__What you are asked to do__
Look for the word "down" in the entries and copy each line where it appears.

__Extracted information__
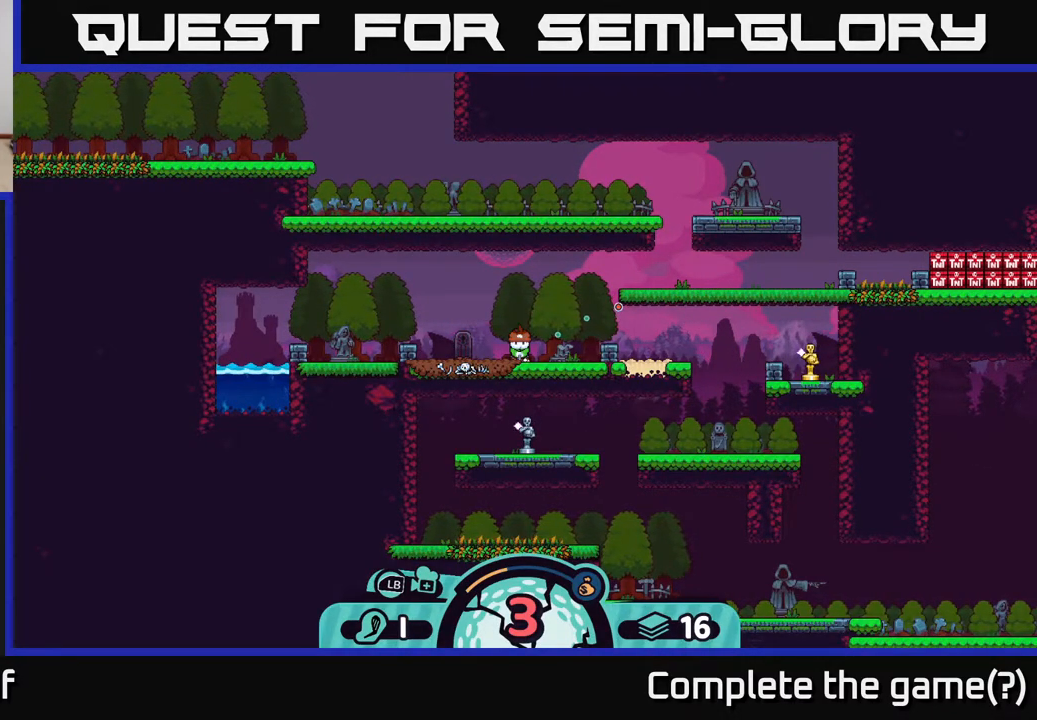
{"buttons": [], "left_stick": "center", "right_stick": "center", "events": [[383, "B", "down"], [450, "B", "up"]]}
--
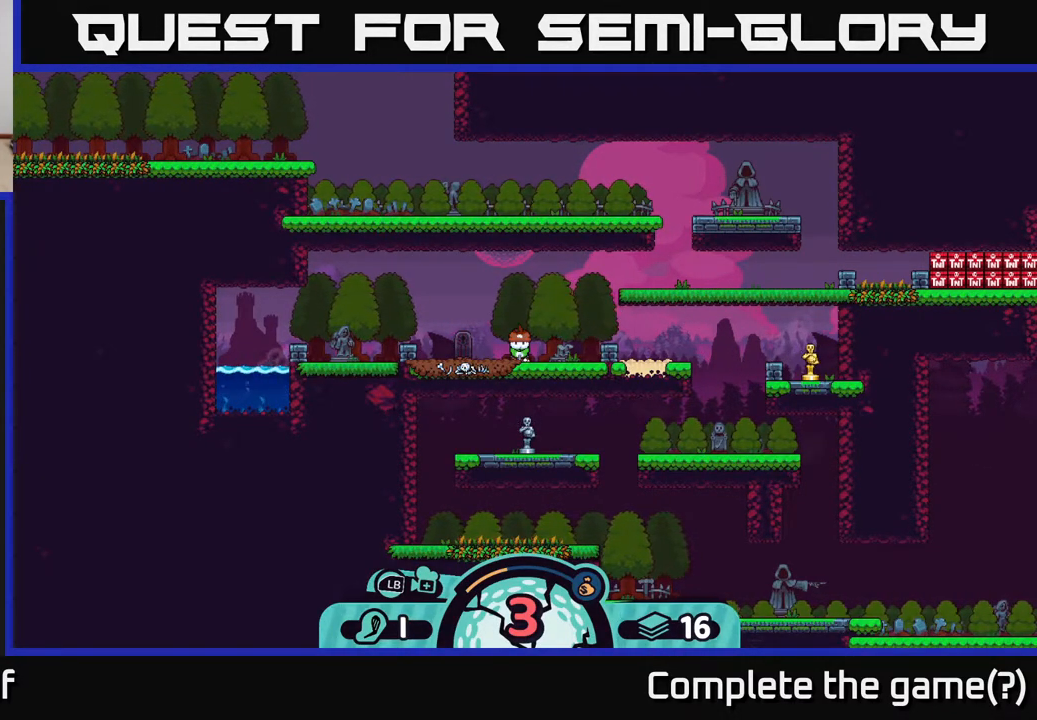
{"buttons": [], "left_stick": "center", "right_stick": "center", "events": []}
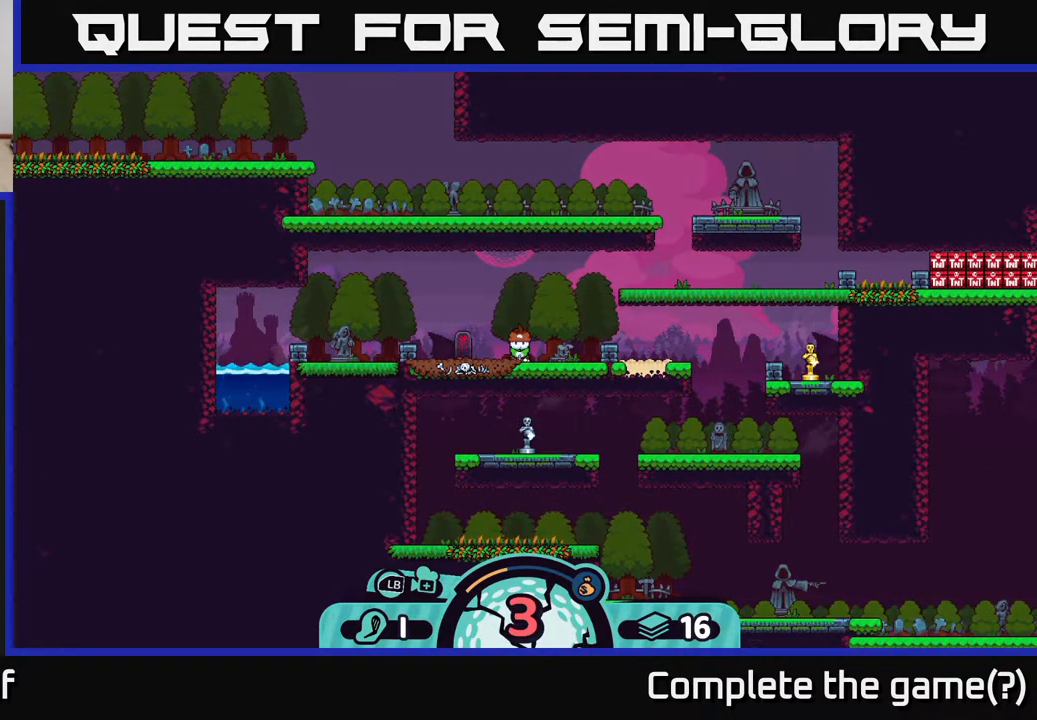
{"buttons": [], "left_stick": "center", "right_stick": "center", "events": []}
...
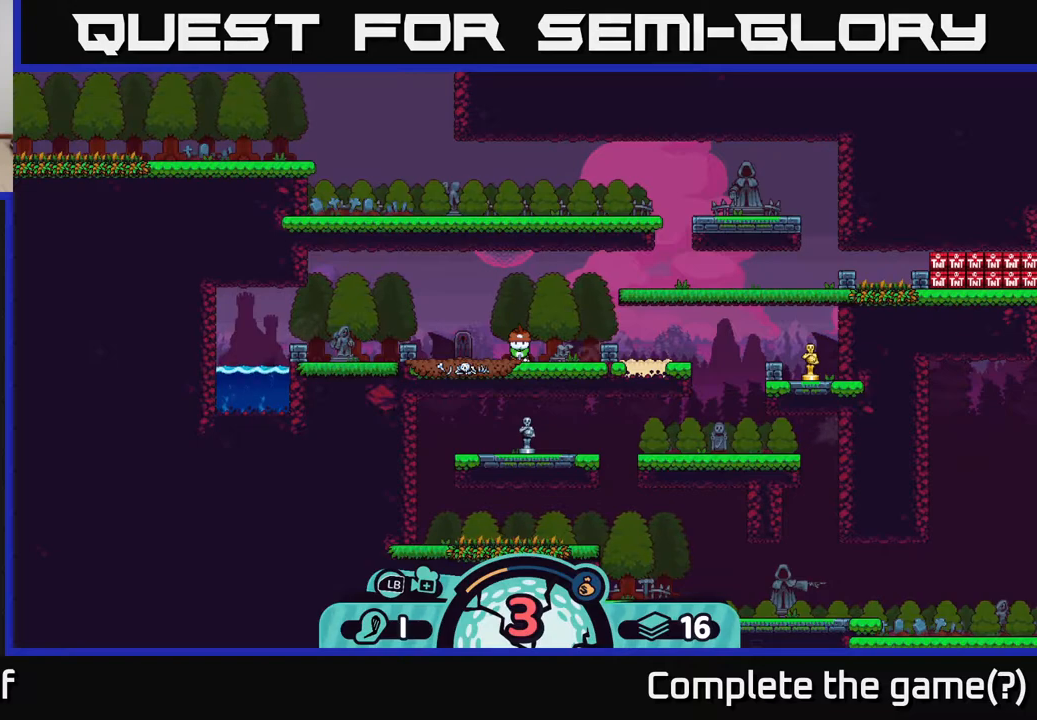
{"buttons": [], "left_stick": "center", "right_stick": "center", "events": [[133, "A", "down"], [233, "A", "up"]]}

__Expected output__
{"buttons": [], "left_stick": "center", "right_stick": "center", "events": [[383, "B", "down"], [450, "B", "up"]]}
{"buttons": [], "left_stick": "center", "right_stick": "center", "events": [[133, "A", "down"], [233, "A", "up"]]}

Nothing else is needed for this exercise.